TLDR: Run pglocklogger on your prod databases. Whenever there's an outage due to blocking in
PostgreSQL, it may give you essential observability.
Recently, I experienced a prod outage caused by a blocked migration.
The migration itself was almost instantaneous, but it picks up a lock before it
actually runs. That may take a while, but that's no problem, right? The migration runs a bit
later, no worries.
That's when I learned that an ALTER TABLE waiting on a lock, itself also blocks benign
work that would otherwise run concurrently. So having your blocked ALTER TABLE can spiral into
an application-wide outage quite easily.
For example, a SELECT WITH UPDATE can run simultaneously with a SELECT, but not if an ALTER
TABLE is executed in between. This is to prevent livelocks. A simple solution is to set a
lock_timeout in your migrations, which causes the ALTER to fail early and allow all other work
to continue. Then, retry the migration later.

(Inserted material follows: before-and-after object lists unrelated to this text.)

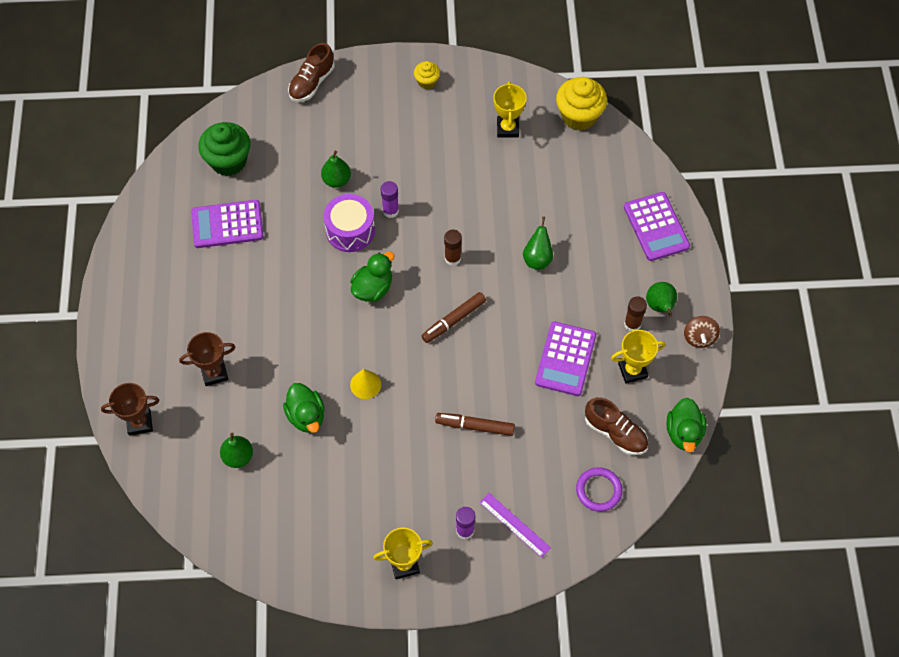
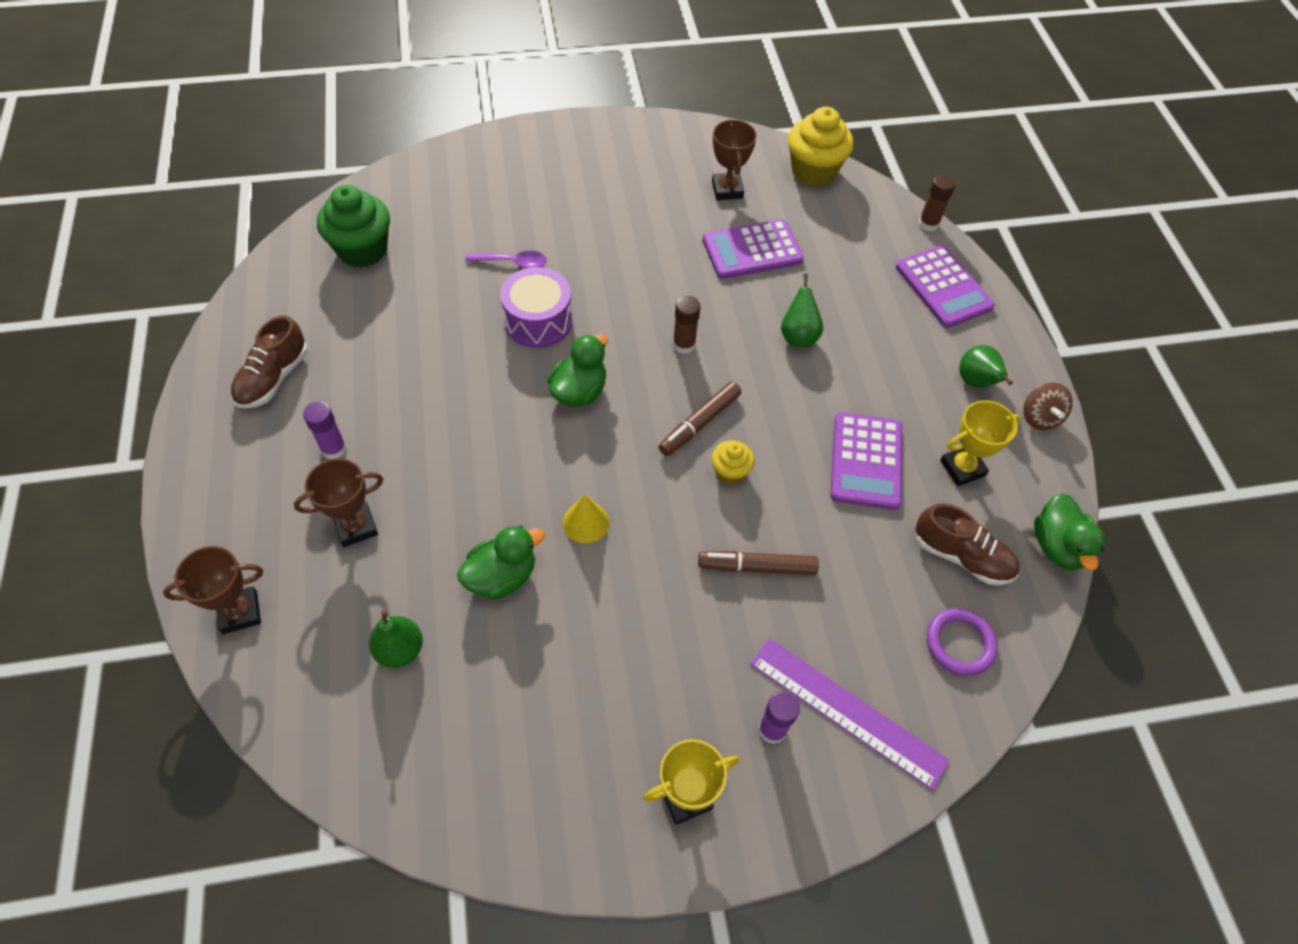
camera: 10 degrees left, 5 degrees down
purple calculator [191,200,263,248] -> purple calculator moved to [703,219,804,279]
green duck [283,383,325,433] -> green duck turned 90 degrees counterclockwise [457,525,545,600]
brown shoe [288,43,335,102] -> brown shoe moved to [231,315,308,409]
green pear [321,151,351,188] -> purple spoon [465,251,547,268]
purple glue stick [381,181,399,218] -> purple glue stick moved to [303,401,347,459]
yellow cupcake [414,61,440,89] -> yellow cupcake moved to [711,440,755,485]
purple ruler [479,493,551,558] -> purple ruler [750,638,950,790], size x1.60
yellow trophy [493,81,527,138] -> brown trophy [712,119,757,200]
brown glue stick [624,296,647,331] -> brown glue stick moved to [918,174,956,232]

I figured this out during the post-mortem analysis, but during the outage, this was hard to
infer, even from PostgreSQL's own slow query log. There's a number of resources on how to
discover this during an outage, but afterwards, all that information is gone.
Not with pglocklogger. It inspects PostgreSQL's in-memory state (using in-memory tables
intended for this) and logs the output when it crosses particular thresholds. In an outage, or
during post-mortem investigations, this may turn out to be an essential observability tool.